On Thursday night, the first night she was officially ours, she kept us up all night, just like a newborn.  I don't know what was the matter, the hotel I guess- although we've been away from home before, but she cried most of the night.  She spent the night in our bed, mostly not sleeping.  How ironic that she would act like a newborn that night!  She has been fine since. 

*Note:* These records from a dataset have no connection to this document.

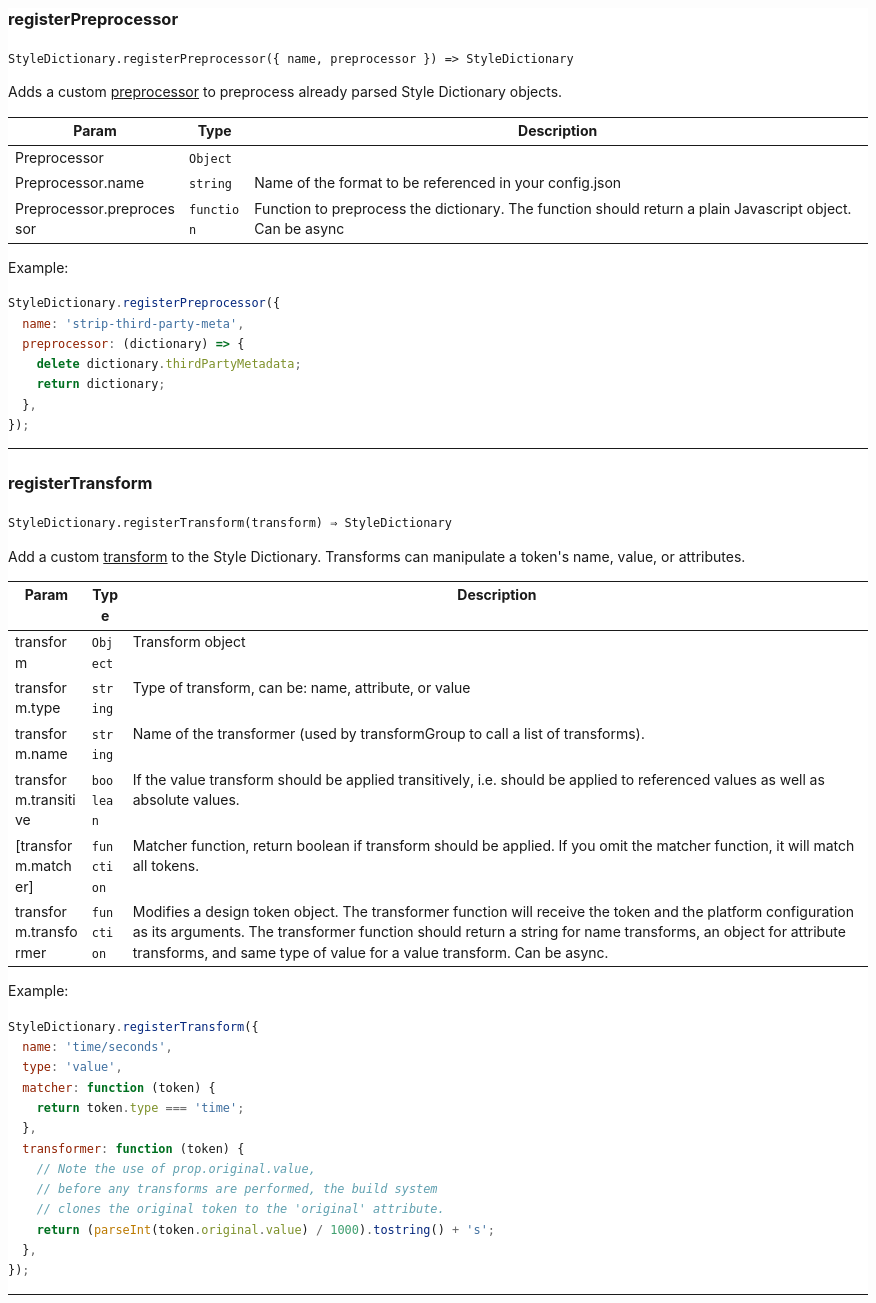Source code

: 
### registerPreprocessor

`StyleDictionary.registerPreprocessor({ name, preprocessor }) => StyleDictionary`

Adds a custom [preprocessor](/reference/hooks/preprocessors) to preprocess already parsed Style Dictionary objects.

| Param                     | Type       | Description                                                                                               |
| ------------------------- | ---------- | --------------------------------------------------------------------------------------------------------- |
| Preprocessor              | `Object`   |                                                                                                           |
| Preprocessor.name         | `string`   | Name of the format to be referenced in your config.json                                                   |
| Preprocessor.preprocessor | `function` | Function to preprocess the dictionary. The function should return a plain Javascript object. Can be async |

Example:

```js
StyleDictionary.registerPreprocessor({
  name: 'strip-third-party-meta',
  preprocessor: (dictionary) => {
    delete dictionary.thirdPartyMetadata;
    return dictionary;
  },
});
```

---

### registerTransform

`StyleDictionary.registerTransform(transform) ⇒ StyleDictionary`

Add a custom [transform](/reference/hooks/transforms) to the Style Dictionary.
Transforms can manipulate a token's name, value, or attributes.

| Param                 | Type       | Description                                                                                                                                                                                                                                                                                           |
| --------------------- | ---------- | ----------------------------------------------------------------------------------------------------------------------------------------------------------------------------------------------------------------------------------------------------------------------------------------------------- |
| transform             | `Object`   | Transform object                                                                                                                                                                                                                                                                                      |
| transform.type        | `string`   | Type of transform, can be: name, attribute, or value                                                                                                                                                                                                                                                  |
| transform.name        | `string`   | Name of the transformer (used by transformGroup to call a list of transforms).                                                                                                                                                                                                                        |
| transform.transitive  | `boolean`  | If the value transform should be applied transitively, i.e. should be applied to referenced values as well as absolute values.                                                                                                                                                                        |
| [transform.matcher]   | `function` | Matcher function, return boolean if transform should be applied. If you omit the matcher function, it will match all tokens.                                                                                                                                                                          |
| transform.transformer | `function` | Modifies a design token object. The transformer function will receive the token and the platform configuration as its arguments. The transformer function should return a string for name transforms, an object for attribute transforms, and same type of value for a value transform. Can be async. |

Example:

```js
StyleDictionary.registerTransform({
  name: 'time/seconds',
  type: 'value',
  matcher: function (token) {
    return token.type === 'time';
  },
  transformer: function (token) {
    // Note the use of prop.original.value,
    // before any transforms are performed, the build system
    // clones the original token to the 'original' attribute.
    return (parseInt(token.original.value) / 1000).tostring() + 's';
  },
});
```

---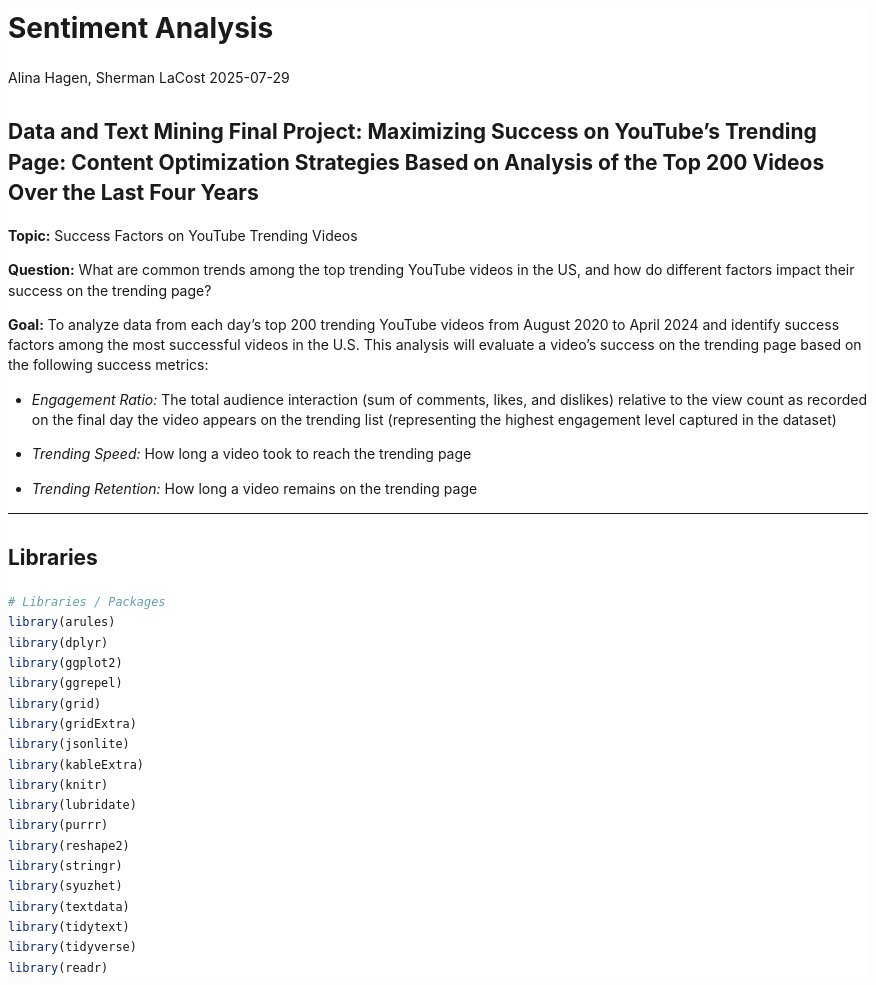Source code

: Sentiment Analysis
================
Alina Hagen, Sherman LaCost
2025-07-29

## Data and Text Mining Final Project: Maximizing Success on YouTube’s Trending Page: Content Optimization Strategies Based on Analysis of the Top 200 Videos Over the Last Four Years

**Topic:** Success Factors on YouTube Trending Videos

**Question:** What are common trends among the top trending YouTube
videos in the US, and how do different factors impact their success on
the trending page?

**Goal:** To analyze data from each day’s top 200 trending YouTube
videos from August 2020 to April 2024 and identify success factors among
the most successful videos in the U.S. This analysis will evaluate a
video’s success on the trending page based on the following success
metrics:

- *Engagement Ratio:* The total audience interaction (sum of comments,
  likes, and dislikes) relative to the view count as recorded on the
  final day the video appears on the trending list (representing the
  highest engagement level captured in the dataset)

- *Trending Speed:* How long a video took to reach the trending page

- *Trending Retention:* How long a video remains on the trending page

------------------------------------------------------------------------

## Libraries

``` r
# Libraries / Packages
library(arules)
library(dplyr)
library(ggplot2)
library(ggrepel)
library(grid)
library(gridExtra)
library(jsonlite)
library(kableExtra)
library(knitr)
library(lubridate)
library(purrr)
library(reshape2)
library(stringr)
library(syuzhet)
library(textdata)
library(tidytext)
library(tidyverse)
library(readr)
```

It is so nice to have this all completed!  No more lawyers, or social workers.  At least not until or unless we do this again.  I'm not ready for it anytime soon, but if God opened another door...

My court statement

From the moment Katrina’s birth mom told me she was pregnant I knew I would have a hand in her life.  When I was there to witness her birth and held her to feed from her birth mother for the first time and felt her little jaw move, I knew I would be a part of her life.  When her birth mother called me to pick Katrina up from day care and take her to a hospital due to a high fever and I rocked her and calmed her I knew there was a special bond with her.  I never once dreamed I would be her mom! It seems God had it all in His plan from the beginning.  I am so blessed to not only have two boys by birth, but to be chosen to be Katrina’s mom. 

I have loved Katrina since before I ever knew she would be mine.  It has been such a joy to see her transform from a scared and angry baby to a sweet, secure, and joyful toddler.  She amazes me every day!

Becoming Katrina’s mom has not only made me fall in love with her, but it has made me love our family even more.  Seeing my boys love her and take care of her has brought me so much pride and happiness.  It makes me love my husband more to see him cherish our little girl.

I can not imagine life without our little girl.  She is our princess.  I am so excited to see the amazing plans God has for her.  I am so blessed to be chosen to be her mother!

Wednesday, April 27, 2011

My Greatest Expansion

As I contemplate my life there is really one one word that perfectly describes it.  Expanding!  It seems things are always expanding in my life. In 2009 I went from being just a mom to a homeschool mom. I am constantly finding more things that seem to expand; from my role at church to my children's eating habits.

My greatest yet is that in October of 2010 I became an adoptive mother.  In September of 2010 her 17 year old birth mother asked me to take her!  Four weeks later my 8 month old daughter was in my arms. What a rollercoaster that was and still is!  She has filled our lives with joy but it wasn't easy.  She came to us with a lot of anger issues (yes at 8 months), feeding issues, over-medicated, and sleep deprived. I thank God he brought her into our arms when He did.  She has come from being a very cranky, melancholy, unhappy, unhealthy baby to a sweet, giggly, happy, and healthy toddler.

Since this is my first blog, I will keep it short and sweet.  Thanks for reading!